Dimanche nous fêterons l’épiphanie et nous pourrons déguster ces délicieuses galettes et brioches garnies de la fameuse fève. Je trouve dommage que ces gâteaux traditionnels soient mis en vente depuis le mois de décembre dans les supermarchés car cela n’a plus aucun sens. De la même façon il ne faudrait pas que ce rituel s’éternise jusqu’en février car comme on dit Après la fête, adieu le saint.
Je me souviens du partage de la galette des rois dans mon jeune âge quand je me cachais sous la table pour désigner le destinataire de la part : pour qui celle là, me demandait ma mère ? Je citais dans l’ordre de mes préférences affectives du moment le bénéficiaire, ordre qui pouvait être bouleversé par une brouille avec l’un de mes frères.

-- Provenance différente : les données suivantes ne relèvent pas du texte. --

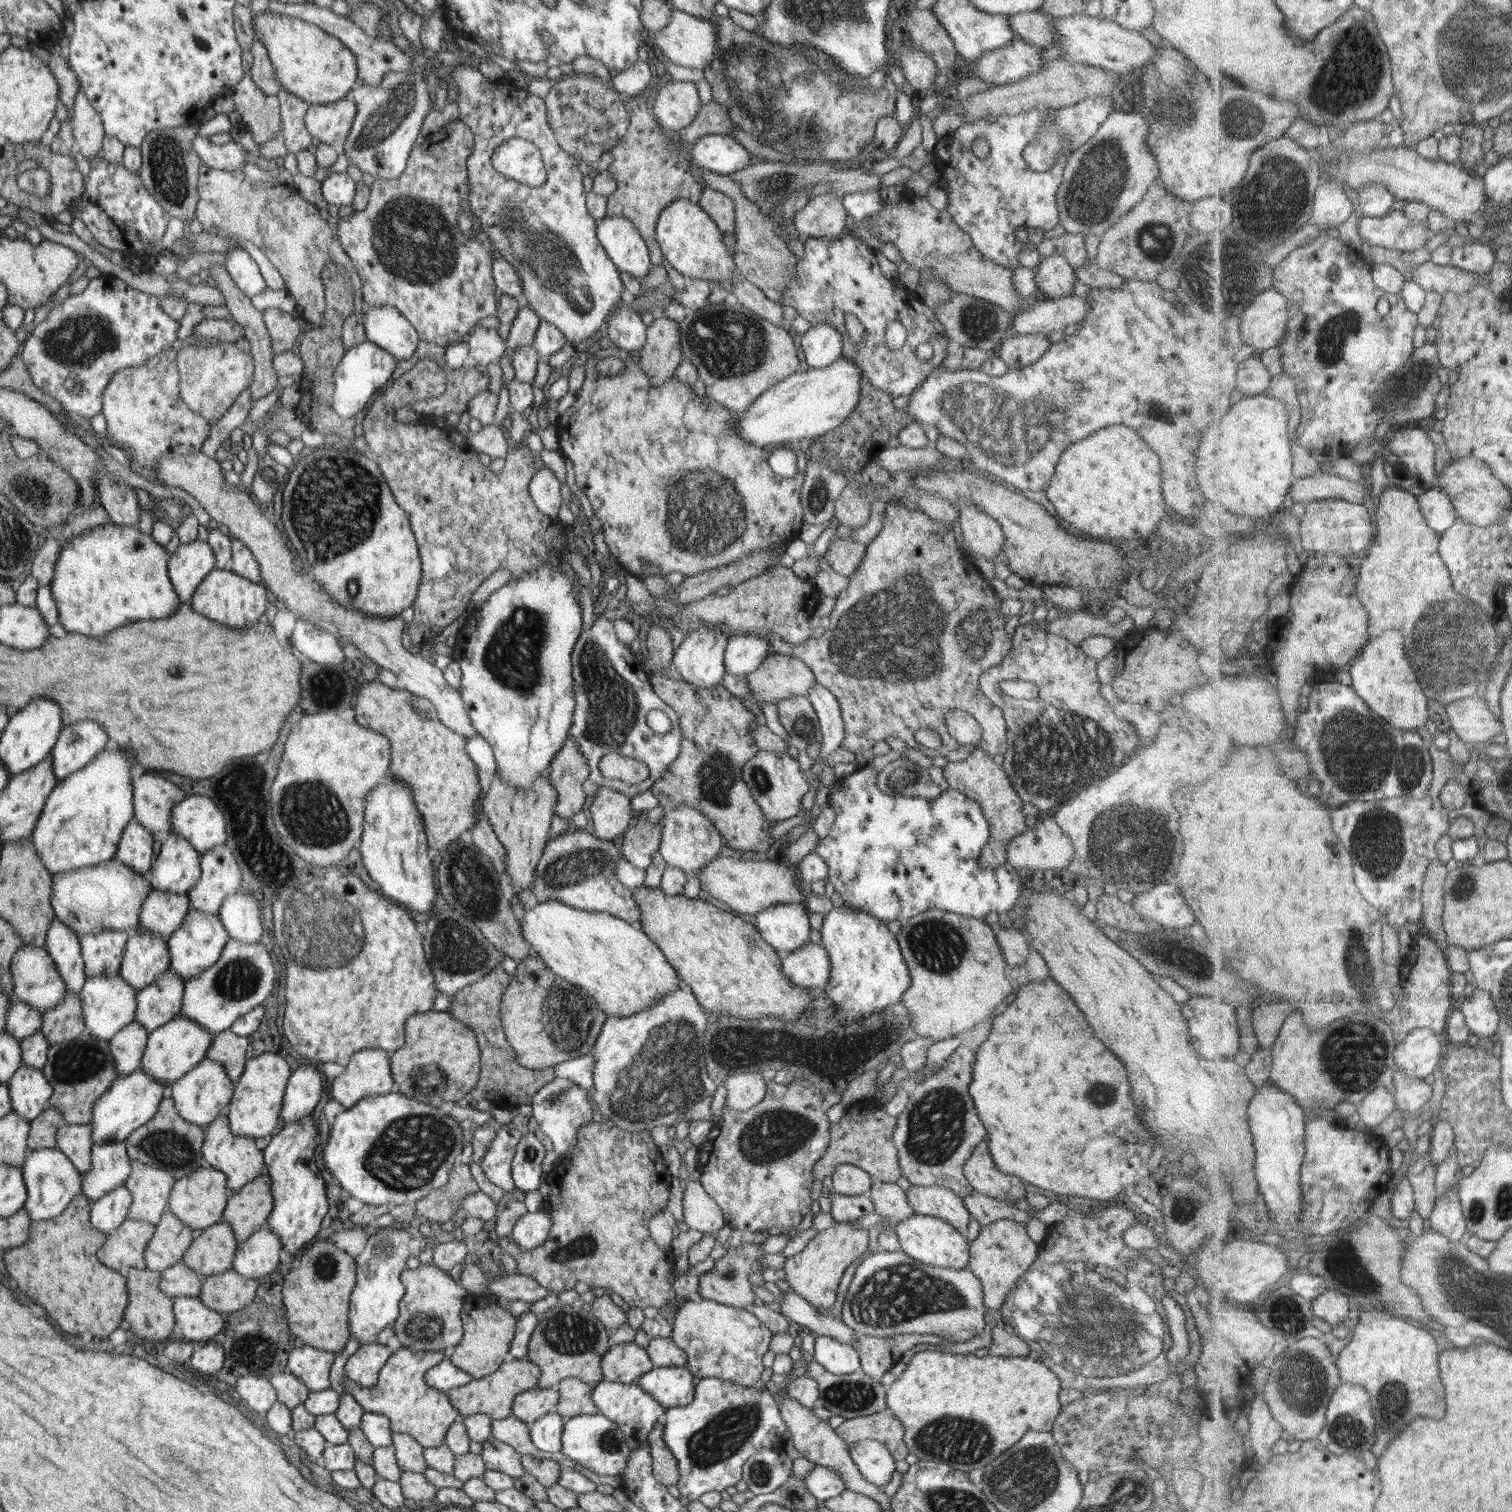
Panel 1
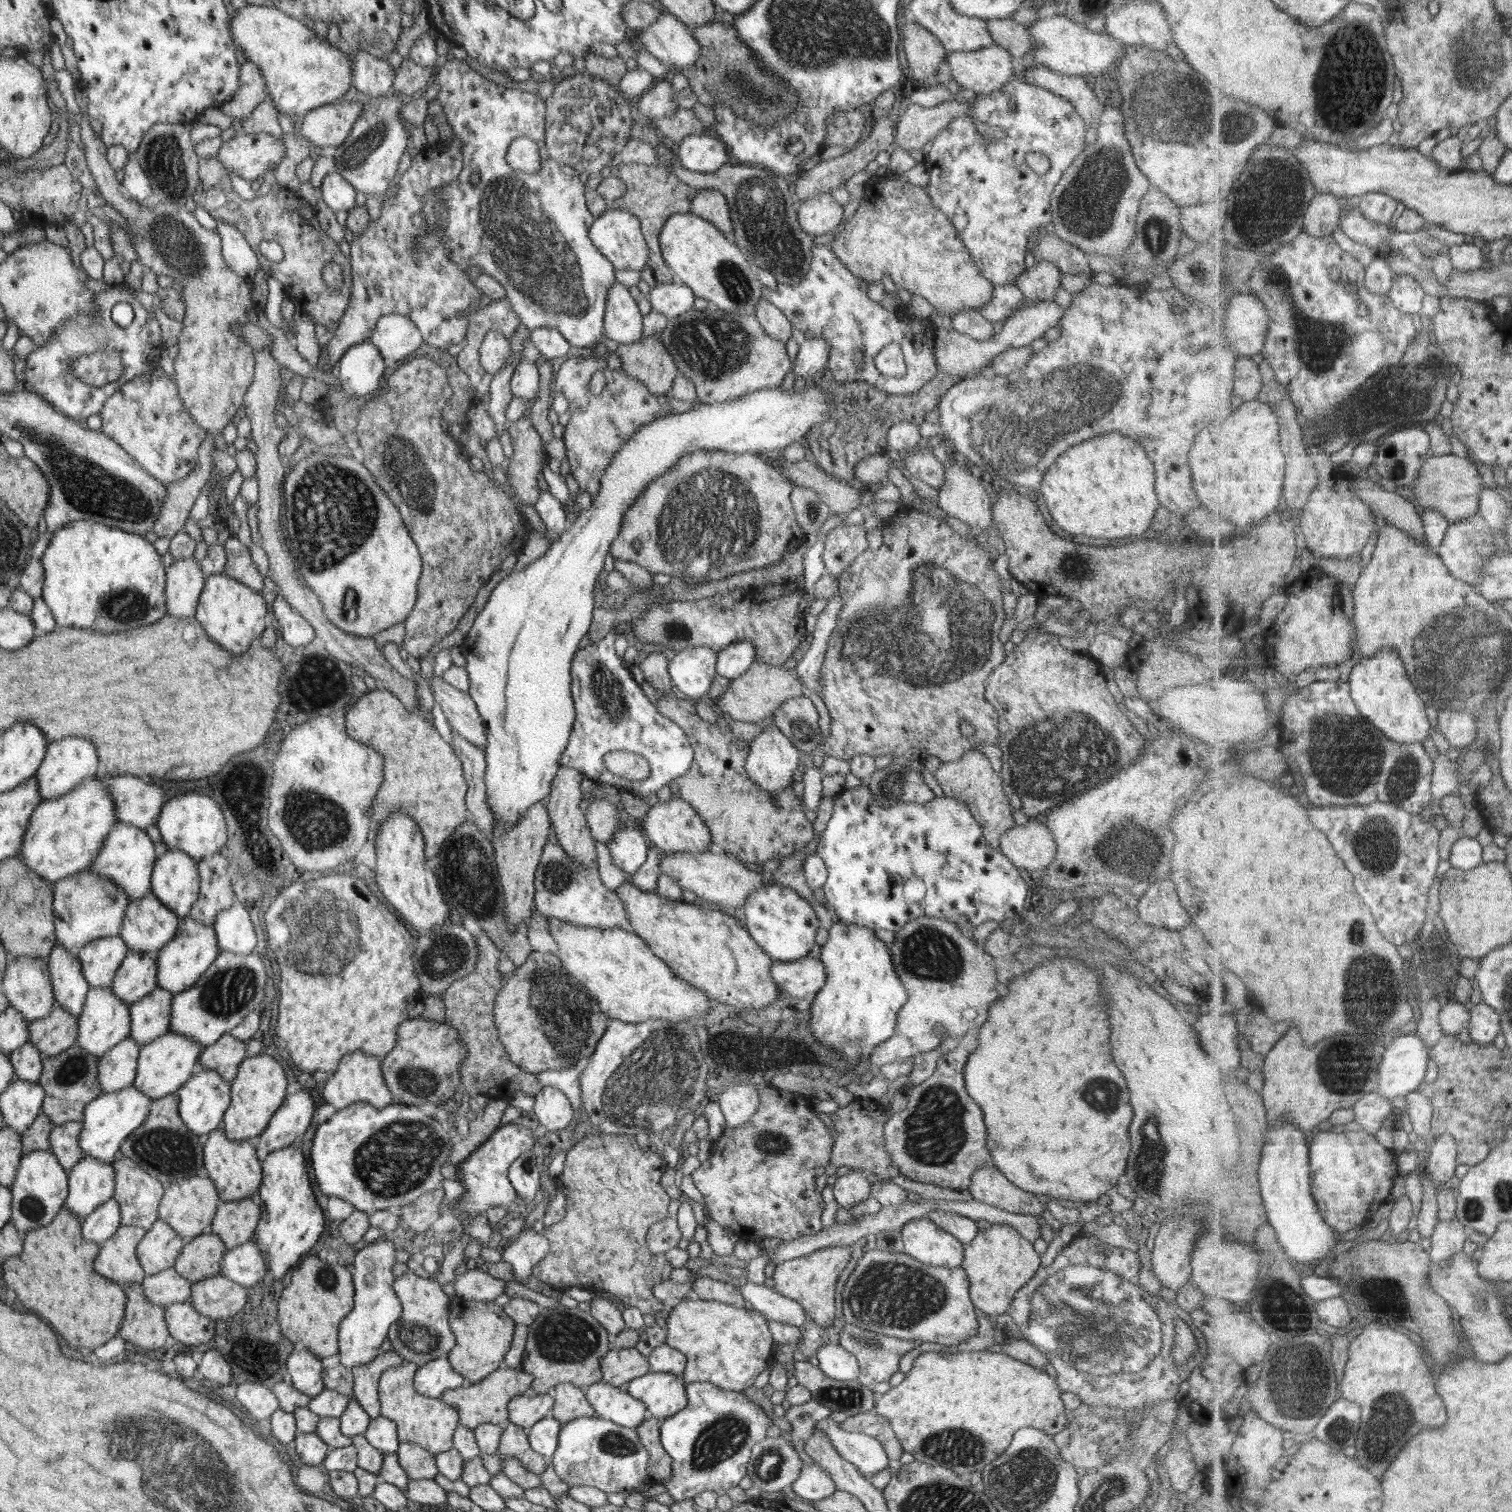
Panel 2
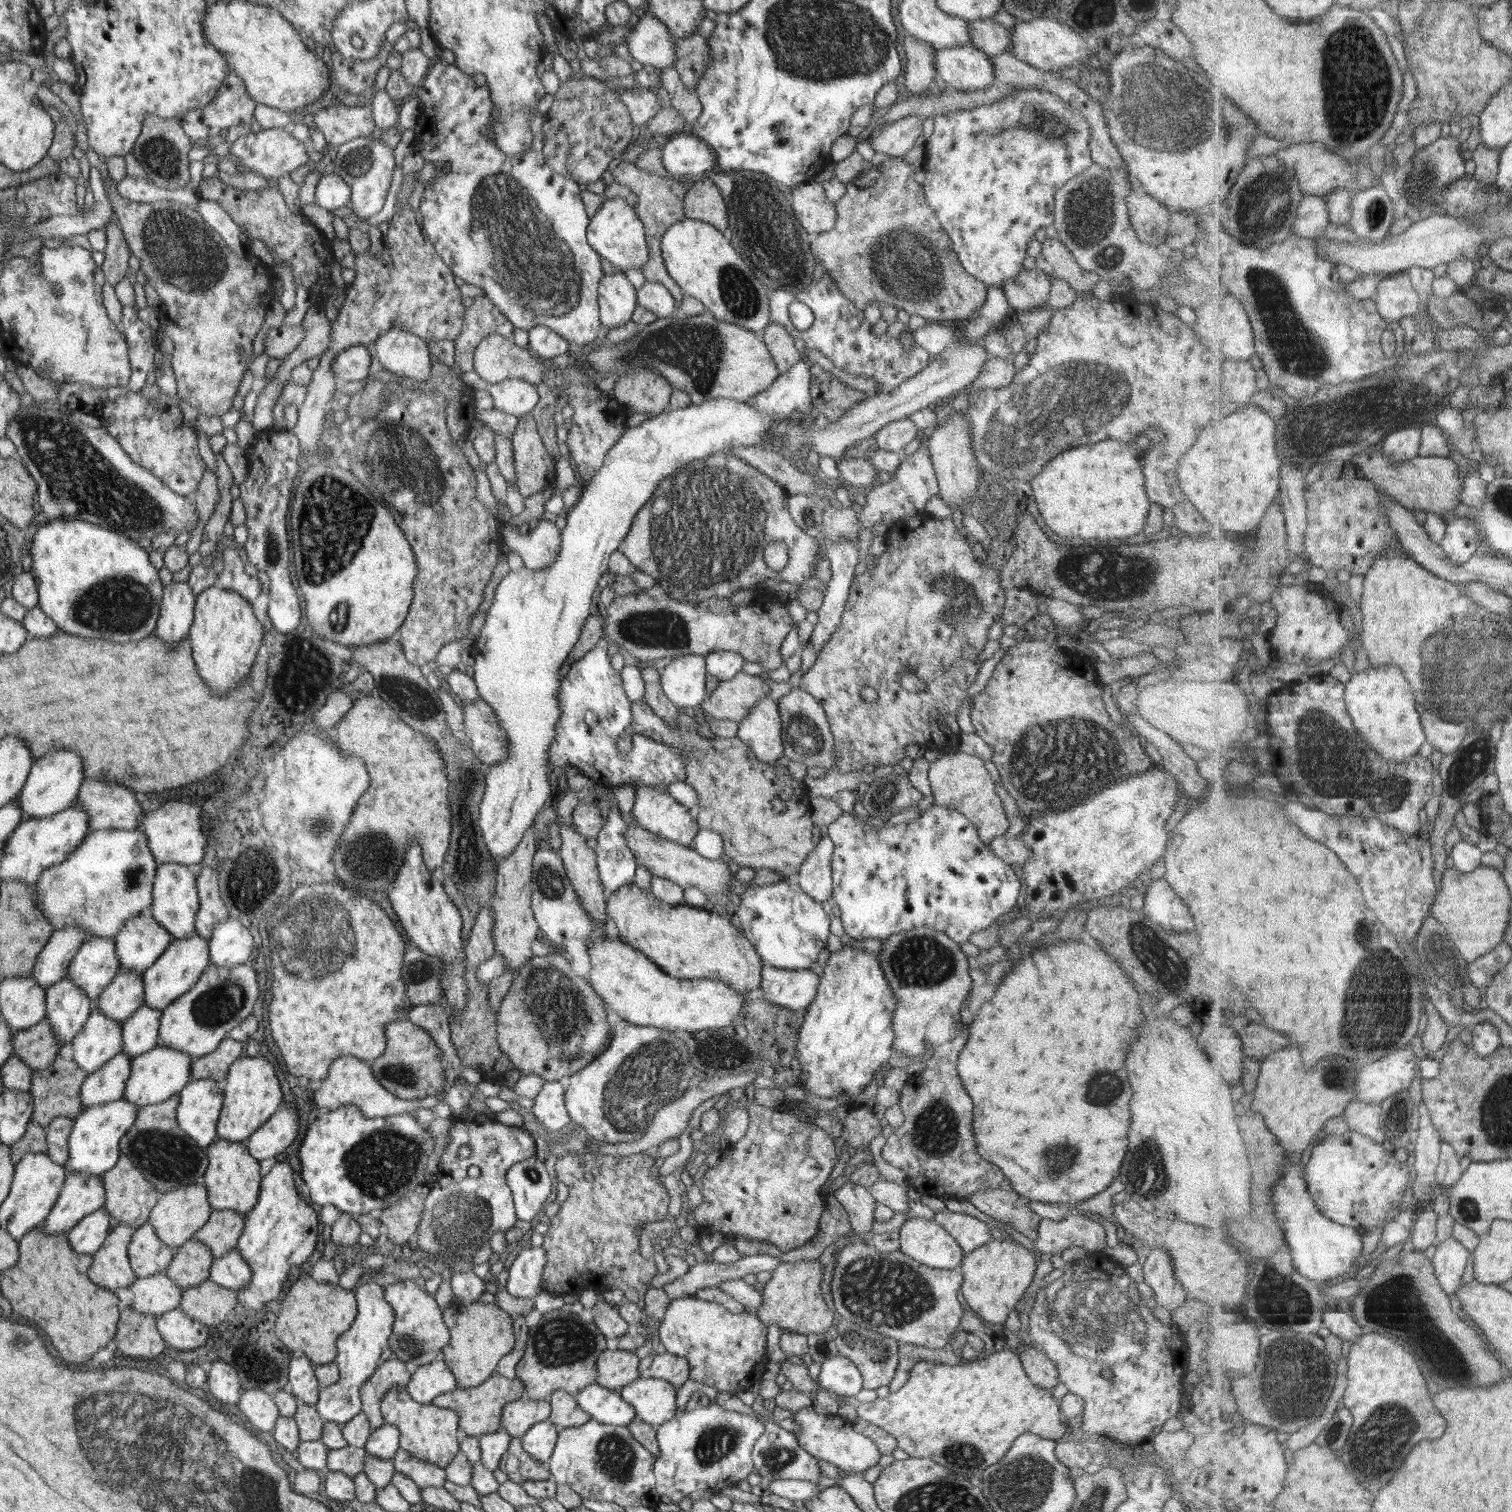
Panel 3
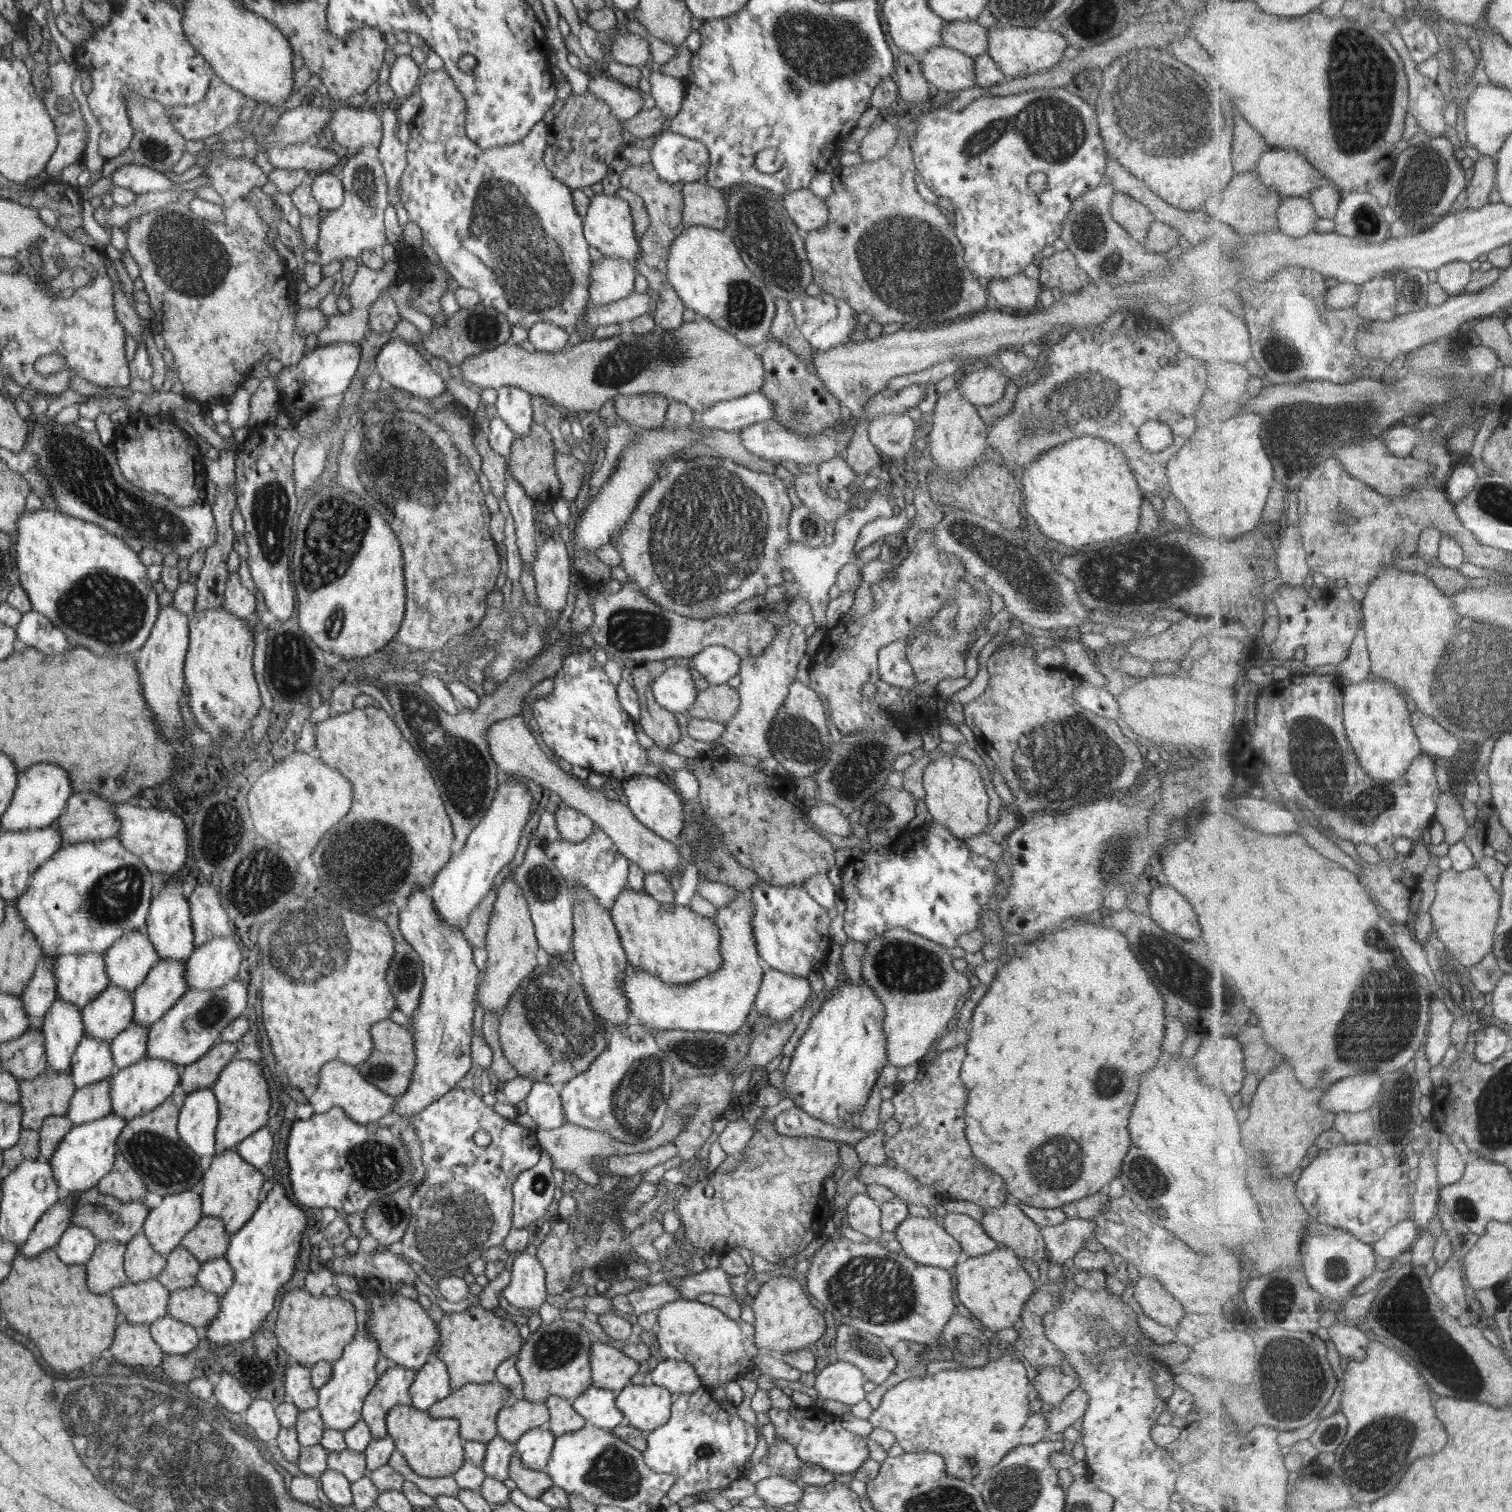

Je conservais précieusement les fèves mais à la maison on laissait faire le hasard et il n’était pas question de favoriser la plus jeune, en l’occurrence votre serviteur.
Au travail la fête des rois va être l’occasion de nombreuses dégustations, un peu trop sans doute. Je redoute d’être sacrée reine, de devoir choisir un roi et surtout d’être affublée de la couronne. Bon le ridicule ne tue pas et si le sort me désigne je paierai la prochaine galette.